To those who firmly believe that teachers are overpaid and underworked I respond, "Quit complaining! If teaching is a gravy train job, join the gravy train!"

If the salary complainers have at least a high school diploma, they can be encouraged to further their education, get their master's degrees and apply for these teaching jobs that they believe to be easy and well-paid. Salary complainers can quit their jobs, apply for scholarships, borrow from banks, ask their parents and relatives to mortgage their houses, convince their spouses to take on second jobs and find other ways to finance their five years of education.

With luck, at the end of five years of hard work, they will have a master's degree and be able to get a job that pays more than $43,000 a year.

Once they are earning such a huge amount of money they can easily support their families and at the same time pay back the $80,000 to $150,000 that they now owe because, for the last five years they have been going to college and not working. During the summer months, when they're not taking required workshops, the salary complainers who are now teachers can find part-time jobs.

Of those who complain that teachers are overpaid and underworked, some will say that such a plan is too difficult. Some of the salary complainers will say that they do not wish to wind up owing such large amounts of money.
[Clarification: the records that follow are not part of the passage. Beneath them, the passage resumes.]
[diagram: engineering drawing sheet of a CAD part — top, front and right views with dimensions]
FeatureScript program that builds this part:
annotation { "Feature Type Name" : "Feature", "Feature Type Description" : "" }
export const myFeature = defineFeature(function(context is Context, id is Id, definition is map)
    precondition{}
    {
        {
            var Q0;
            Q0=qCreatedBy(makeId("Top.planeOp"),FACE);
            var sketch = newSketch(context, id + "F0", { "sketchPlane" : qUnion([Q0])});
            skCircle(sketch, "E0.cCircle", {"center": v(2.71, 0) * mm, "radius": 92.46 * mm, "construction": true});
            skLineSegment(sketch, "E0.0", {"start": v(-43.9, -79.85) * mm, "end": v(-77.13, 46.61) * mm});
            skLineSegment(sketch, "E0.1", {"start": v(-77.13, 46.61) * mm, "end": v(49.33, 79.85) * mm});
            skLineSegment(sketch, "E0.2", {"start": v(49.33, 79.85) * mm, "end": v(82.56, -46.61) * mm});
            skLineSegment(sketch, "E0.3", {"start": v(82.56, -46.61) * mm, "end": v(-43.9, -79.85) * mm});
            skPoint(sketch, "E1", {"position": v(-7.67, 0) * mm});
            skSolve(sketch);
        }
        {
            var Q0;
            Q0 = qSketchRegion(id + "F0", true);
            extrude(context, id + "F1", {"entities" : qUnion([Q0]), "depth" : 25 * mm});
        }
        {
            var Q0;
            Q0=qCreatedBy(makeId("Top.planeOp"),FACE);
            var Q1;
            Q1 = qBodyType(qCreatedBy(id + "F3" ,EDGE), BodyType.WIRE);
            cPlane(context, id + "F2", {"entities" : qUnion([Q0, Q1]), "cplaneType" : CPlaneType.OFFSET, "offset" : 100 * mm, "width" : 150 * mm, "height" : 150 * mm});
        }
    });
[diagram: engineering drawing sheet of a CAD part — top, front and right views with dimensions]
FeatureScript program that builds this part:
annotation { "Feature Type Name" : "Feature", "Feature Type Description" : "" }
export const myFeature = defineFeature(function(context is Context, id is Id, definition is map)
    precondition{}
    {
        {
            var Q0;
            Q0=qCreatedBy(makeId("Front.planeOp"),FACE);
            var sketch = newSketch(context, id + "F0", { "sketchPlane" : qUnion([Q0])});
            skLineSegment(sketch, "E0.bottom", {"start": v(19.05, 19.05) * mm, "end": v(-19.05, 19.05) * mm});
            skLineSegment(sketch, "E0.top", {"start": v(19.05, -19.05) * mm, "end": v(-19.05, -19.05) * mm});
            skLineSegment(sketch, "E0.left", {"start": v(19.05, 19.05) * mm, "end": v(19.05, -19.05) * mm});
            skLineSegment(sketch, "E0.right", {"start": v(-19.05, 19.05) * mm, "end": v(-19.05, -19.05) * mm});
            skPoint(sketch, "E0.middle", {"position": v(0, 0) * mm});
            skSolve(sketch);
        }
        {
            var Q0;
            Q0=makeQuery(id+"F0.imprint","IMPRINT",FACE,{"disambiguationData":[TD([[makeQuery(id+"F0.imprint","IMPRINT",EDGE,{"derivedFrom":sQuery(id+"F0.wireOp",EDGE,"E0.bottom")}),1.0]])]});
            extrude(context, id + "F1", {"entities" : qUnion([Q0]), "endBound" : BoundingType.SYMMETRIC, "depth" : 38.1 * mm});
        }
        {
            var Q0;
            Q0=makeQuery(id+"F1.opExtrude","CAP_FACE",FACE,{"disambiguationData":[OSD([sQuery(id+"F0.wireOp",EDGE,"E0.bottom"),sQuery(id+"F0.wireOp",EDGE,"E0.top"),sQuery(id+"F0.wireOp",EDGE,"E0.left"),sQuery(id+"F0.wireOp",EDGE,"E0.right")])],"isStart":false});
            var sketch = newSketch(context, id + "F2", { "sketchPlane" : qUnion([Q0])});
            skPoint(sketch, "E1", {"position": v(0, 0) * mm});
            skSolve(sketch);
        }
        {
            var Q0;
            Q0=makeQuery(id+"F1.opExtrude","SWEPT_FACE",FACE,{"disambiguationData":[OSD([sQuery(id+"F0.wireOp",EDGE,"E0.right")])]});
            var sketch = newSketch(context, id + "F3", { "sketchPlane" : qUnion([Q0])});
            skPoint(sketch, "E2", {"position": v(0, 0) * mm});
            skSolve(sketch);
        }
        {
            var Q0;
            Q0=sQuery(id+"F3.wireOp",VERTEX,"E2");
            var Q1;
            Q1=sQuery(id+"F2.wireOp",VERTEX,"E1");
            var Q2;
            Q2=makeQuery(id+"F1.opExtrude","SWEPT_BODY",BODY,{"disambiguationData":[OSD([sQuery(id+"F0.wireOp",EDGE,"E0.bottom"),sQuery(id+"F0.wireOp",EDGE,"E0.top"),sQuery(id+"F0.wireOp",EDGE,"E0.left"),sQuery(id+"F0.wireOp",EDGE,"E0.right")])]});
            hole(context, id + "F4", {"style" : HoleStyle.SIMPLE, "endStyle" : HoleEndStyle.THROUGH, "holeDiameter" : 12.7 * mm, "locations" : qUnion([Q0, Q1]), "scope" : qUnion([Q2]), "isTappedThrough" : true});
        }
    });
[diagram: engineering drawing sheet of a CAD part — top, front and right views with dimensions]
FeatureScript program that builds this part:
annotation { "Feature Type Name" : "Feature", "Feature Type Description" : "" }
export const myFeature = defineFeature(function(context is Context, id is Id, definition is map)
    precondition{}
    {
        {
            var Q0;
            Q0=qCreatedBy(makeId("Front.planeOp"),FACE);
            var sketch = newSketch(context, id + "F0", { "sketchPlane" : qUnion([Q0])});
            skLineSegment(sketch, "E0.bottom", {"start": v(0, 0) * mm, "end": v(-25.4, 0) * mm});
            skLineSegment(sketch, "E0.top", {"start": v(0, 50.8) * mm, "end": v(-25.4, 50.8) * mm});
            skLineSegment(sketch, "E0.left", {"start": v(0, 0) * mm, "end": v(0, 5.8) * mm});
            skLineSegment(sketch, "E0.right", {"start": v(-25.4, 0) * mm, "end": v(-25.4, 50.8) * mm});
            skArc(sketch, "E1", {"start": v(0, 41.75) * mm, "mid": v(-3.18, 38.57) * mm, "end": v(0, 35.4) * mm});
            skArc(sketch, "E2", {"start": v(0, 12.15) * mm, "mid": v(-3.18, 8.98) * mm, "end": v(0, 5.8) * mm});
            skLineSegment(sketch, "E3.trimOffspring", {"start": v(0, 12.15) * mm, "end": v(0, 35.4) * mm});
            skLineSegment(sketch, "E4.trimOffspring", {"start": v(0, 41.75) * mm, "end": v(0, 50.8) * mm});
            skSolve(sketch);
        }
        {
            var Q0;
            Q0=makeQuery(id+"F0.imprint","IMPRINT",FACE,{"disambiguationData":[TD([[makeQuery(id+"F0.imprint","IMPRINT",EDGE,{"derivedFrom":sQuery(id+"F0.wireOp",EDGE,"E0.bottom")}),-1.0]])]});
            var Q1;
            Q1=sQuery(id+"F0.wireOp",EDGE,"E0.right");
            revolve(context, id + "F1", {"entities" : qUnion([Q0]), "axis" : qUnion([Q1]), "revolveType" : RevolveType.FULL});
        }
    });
Some of the salary complainers will say that they do not want to spend five years of their lives passing college courses, some of which will be difficult courses taught by difficult teachers.

To those salary complainers who say that they do not wish to go through the effort required to become a teacher my response is, "Then quit complaining that those are willing to do what is necessary to become a teacher make more money than you do."

Russell Williams is a former member of the Washington County School Board.